Une mission a été confiée au préfet de région Jean-Luc Marx en janvier 2018 pour mener une concertation sur la question institutionnelle alsacienne, sous deux réserves : que la région Grand Est conserve son intégrité et que les grands équilibres actuels régissant les répartitions de compétences entre collectivités soient respectés.
Le préfet a proposé d’opérer un rapprochement des deux départements au sein d’un nouveau département, lequel se verrait confier, dans le cadre du droit à la différenciation prévu dans la révision constitutionnelle, des compétences complémentaires essentielles au vu de son caractère transfrontalier très marqué.

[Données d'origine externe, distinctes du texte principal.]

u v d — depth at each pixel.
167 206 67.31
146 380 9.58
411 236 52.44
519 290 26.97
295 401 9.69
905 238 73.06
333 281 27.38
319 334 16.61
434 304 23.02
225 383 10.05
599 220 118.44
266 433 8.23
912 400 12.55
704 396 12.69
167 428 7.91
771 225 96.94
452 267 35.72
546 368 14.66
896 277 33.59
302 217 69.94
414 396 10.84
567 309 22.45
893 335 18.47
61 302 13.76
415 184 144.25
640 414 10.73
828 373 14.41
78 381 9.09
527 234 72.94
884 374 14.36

J’ai ensuite été missionnée par le Premier ministre pour faire aboutir la création de cette nouvelle collectivité. Je me suis rendue à de nombreuses reprises sur le terrain, et j’ai travaillé en lien étroit avec mes collègues du Gouvernement, Élisabeth Borne et Jean-Michel Blanquer, que je remercie vivement. Une déclaration commune engageant le Gouvernement, les deux conseils départementaux, ainsi que la région Grand Est a été conclue et signée le 29 octobre par le Premier ministre et les exécutifs des collectivités. Elle prévoit une réponse appropriée pour l’Alsace et trouve une part de sa traduction dans le projet de loi que j’ai l’honneur de vous présenter aujourd’hui.

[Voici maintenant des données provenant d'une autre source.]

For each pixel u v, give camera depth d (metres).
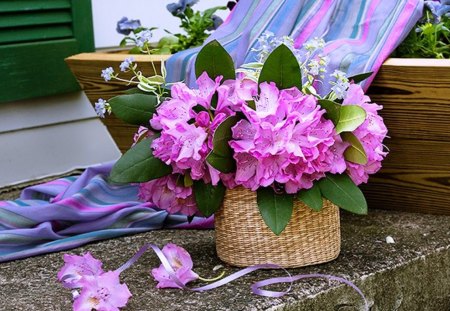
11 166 2.78
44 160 2.86
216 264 1.99
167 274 1.88
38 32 2.76
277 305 1.81
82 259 1.87
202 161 1.90
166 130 1.88
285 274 1.93
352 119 1.87
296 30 2.23
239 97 1.87
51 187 2.46
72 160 2.93
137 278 1.95
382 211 2.29
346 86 1.89
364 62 2.09
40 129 2.84
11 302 1.87
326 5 2.26
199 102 1.88
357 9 2.25
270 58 1.87
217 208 1.94
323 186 1.89
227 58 1.91
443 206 2.21
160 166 1.94
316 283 1.88
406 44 2.31
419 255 2.03
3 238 2.16
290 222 1.92
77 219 2.26
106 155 3.03
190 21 2.66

La constitution de la Collectivité européenne d’Alsace se matérialisera par plusieurs étapes.
Première étape, le regroupement des départements du Haut-Rhin et du Bas-Rhin en un seul département. Après que les deux conseils départementaux ont délibéré favorablement, le 4 février dernier – à l’unanimité dans le Haut-Rhin et avec six voix contre dans le Bas-Rhin –, pour demander ce regroupement, le décret du 27 février 2019 a procédé à ce dernier pour constituer la Collectivité européenne d’Alsace.
Deuxième étape, l’ajout – c’est l’objet du projet de loi que je vous présente aujourd’hui – de compétences particulières en matière de coopération transfrontalière, de bilinguisme, de tourisme et de transports.

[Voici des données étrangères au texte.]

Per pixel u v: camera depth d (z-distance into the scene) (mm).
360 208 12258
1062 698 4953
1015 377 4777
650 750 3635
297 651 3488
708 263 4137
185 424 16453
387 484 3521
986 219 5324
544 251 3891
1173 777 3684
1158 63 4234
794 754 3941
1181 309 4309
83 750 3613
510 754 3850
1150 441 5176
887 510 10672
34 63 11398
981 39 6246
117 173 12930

Troisième étape, le développement des politiques culturelles, économiques ou sportives dont les orientations étaient fixées dans la déclaration commune. Ces politiques font l’objet d’un travail approfondi avec les services déconcentrés de l’État et les autres échelons de collectivités concernées, et elles se traduiront, pour la plupart, dans des actes réglementaires.
Le projet de loi s’attache à donner à l’Alsace des compétences suffisamment justifiées par ses spécificités pour que le cadre constitutionnel actuel permette de les attribuer de façon pérenne et circonscrite à ce territoire.
Il comporte des articles relatifs aux compétences – il s’agit des articles 1er, 2 et 3 –, aux modalités relatives au personnel – articles 4 et 5 –, aux modalités de compensation des transferts – article 6 –, aux dispositions transitoires nécessaires au bon fonctionnement de la Collectivité européenne d’Alsace – articles 7 et 8 –, aux ordonnances qui seront nécessaires pour garantir le bon fonctionnement de cette collectivité, et aux ordonnances spécifiquement relatives au transfert des routes et permettant d’instaurer des « contributions spécifiques versées par les usagers concernés » aux termes de l’article 10.
Au 1er janvier 2021, la Collectivité européenne d’Alsace exercera le socle classique des compétences départementales auquel s’ajouteront quatre types de compétences.
Il s’agira, en premier lieu, de compétences en matière transfrontalière. Le projet de loi institue ainsi le principe d’un chef de filât de la collectivité, sur son territoire exclusivement, en matière de coopération transfrontalière. La collectivité pourra de ce fait organiser l’action collective, sans restreindre la capacité d’action des autres collectivités intéressées. Elle sera également chargée d’établir un schéma alsacien de coopération transfrontalière, non prescriptif, en association avec l’ensemble des collectivités et des acteurs concernés. Elle aura, enfin, la capacité, en parfaite cohérence avec la stratégie régionale, de décliner un volet opérationnel sur les projets structurants en matière, par exemple, de santé, de mobilités, de formation professionnelle. Elle pourra ainsi se voir déléguer, par l’État, la région ou des établissements publics de coopération intercommunale, des compétences pour la mise en œuvre des projets mentionnés dans le schéma alsacien de coopération transfrontalière. Ce système de délégation ad hoc est valable pour toutes les collectivités concernées.
Il s’agira, en deuxième lieu, de compétences en matière de bilinguisme, pour renforcer ce vecteur culturel et ce facteur de mobilité professionnelle que constitue la langue allemande ; les Alsaciens ont beaucoup insisté sur la mobilité professionnelle.